Does Belief in God Necessitate That We Believe God has Total Control?  

The fanatic believes that by uttering the words Allahu Akbar and detonating a bomb it demonstrates that God is on his/her side. Conversely, if your enemy stops you from committing murder, they are infidels working against Allah. Have you ever watched football teams kneel down before an important play, beseeching God to determine the outcome? Have you seen how disappointed a Green Bay Packer fan can get when they realize that God now prefers the Chicago Bears? Are you not exasperated by a religious flippancy that arbitrarily introduces God into the mundane? Isn’t it astonishing that millions of American think like Ted Cruz and believe that God really cares who wins the elections? Yet, that is exactly what some very intelligent people want us to believe. Many may consider it heresy to even question this basic tenet. If so, I am guilty as charged.

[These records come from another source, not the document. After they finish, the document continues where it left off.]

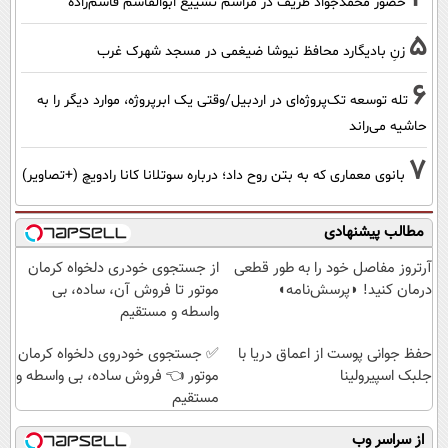
حضور محمدجواد ظریف در مراسم تشییع ابوالقاسم قاسم‌زاده
5
زنِ بادیگارد محافظ نیوشا ضیغمی در مسجد شهرک غرب
6
تله توسعه تک‌پروژه‌ای در اردبیل/وقتی یک ابرپروژه، موارد دیگر را به
حاشیه می‌راند
7
بانوی معماری که به بتن روح داد؛ درباره سوتلانا کانا رادویچ (+تصاویر)
مطالب پیشنهادی
آرتروز مفاصل خود را به طور قطعی
از جستجوی خودری دلخواه کرمان
درمان کنید! ◗پرسش‌نامه◖
موتور تا فروش آن، ساده، بی
واسطه و مستقیم
حفظ جوانی پوست از اعماق دریا با
✅ جستجوی خودروی دلخواه کرمان
جلبک اسپیرولینا
موتور 👈 فروش ساده، بی واسطه و
مستقیم
از سراسر وب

Although I believe in God, I think it is highly irrational to believe that God intervenes regularly in my daily life. Of course being omnipotent and omniscient suggests that He may at times choose to intervene, but it behooves me to realize that I, and only I, should be held accountable for my wrongdoings. Did God cause me to write this article? Is he standing over my shoulder dictating each thought? If my spelling and grammar are wrong, should I be absolved from disparaging criticism?

One of the most challenging and difficult questions a rabbi is asked is – where was God during the Holocaust? If God controls the world, where is He in times of need? Greater minds than mine have tried to resolve this question, but ultimately no explanation will ever be satisfactory. Though I am humbled by the passion, dedication, and commitment of many survivors, nevertheless, I can’t find fault with those that chose to abandon religion and lost faith in God. If I was told that the Holocaust was the result of God’s wrath and that He was exacting vengeance for the sins of the generation, of course I would be disillusioned.

I find these ideologies humiliating to the six million holy souls, and demeaning to God Himself. I find the mere concept reprehensible and am distressed that this view is widely promoted by rabbis and scholars. Furthermore, their selective Godliness is indeed telling; while they have no problem positing a divine involvement in the Holocaust, they fail to acknowledge God’s presence in 1948 and 1967. When it comes to the formation of the State of Israel or the miraculous victory during the six-day war, God’s absence is palpable. Their political ideologies which are at odds with Zionism trumps their otherwise unstinting belief that God is in control. Is anyone really comfortable thinking that God was behind the murder of Ezra Schwartz and dozens of other innocents Israelis?

There are two verses in this week’s Torah portion that may shed light on the issue. When Joseph discloses who he is, he assures his brothers that he doesn’t hold them responsible. He states: And now don’t be grieved, nor angry that you sold me into slavery; for it was God who orchestrated it to preserve life. A few verses later he continues: And now, realize it was not you that sent me there, but God; and he has made into a viceroy for the House of Pharaoh and the people of Egypt.
Let us for a moment analyze who the brothers were. While the Torah is not beyond castigating them for wrongdoing and enumerating their numerous failures, they are still referred to as Shivtei Kah – or the 12 tribes of God (Not Israel). These brothers were all highly pious and dedicated to God. Yet, it took Joseph to get them to understand that it was not their actions that sent him into slavery, it was God who orchestrated his enslavement. The default position taken by the brothers, who religiously believed in God, was to accept responsibility and remove God from any complicity. They humbly apologized for their misdeeds and imagined wholeheartedly that they were at fault. It was Joseph who understood that his brothers were only a conduit and that everything that occurred was designed and choreographed by God. It was Joseph that gave credibility to the concept that God does at times intervene. At times, but not usually.

The Talmud teaches that ma’aseh avot siman l’banim – the deeds of our ancestors are a model for their descendants. Our ancestors, the brothers of Joseph, highlight that although belief in God is paramount, it is not congruous with the belief that God controls all. Indeed, those that try to present this ideology mis-translate a passage in our daily prayers. It states: Yotzer or u’voreh choshech – we praise the Almighty for creating light and darkness. However, when you analyze the actual text from the book of Isaiah it reads: God creates light which corresponds to good and he also creates ra which corresponds to bad or evil.

So does God play favorites? I doubt it. I don’t imagine that God wants Israelis to die at the hand of terrorists. Nor for that matter does He want Bangladeshis or Africans to suffer from famine and drought. He doesn’t want children dying from starvation or North Koreans suffering from a tyrannical leader. He also would not want ISIS or Al Qaeda to have any military successes. But that is not the way He created the world; He decided that His world would be composed of both good and bad. And yes, there are times when bad people do acts that are heinous and unexplainable and other times when good people accomplish the most amazing things. And since I can’t be certain when God is actually intervening, my method is simple: when something good happens I attribute it to God, and when something bad happens I blame it on man.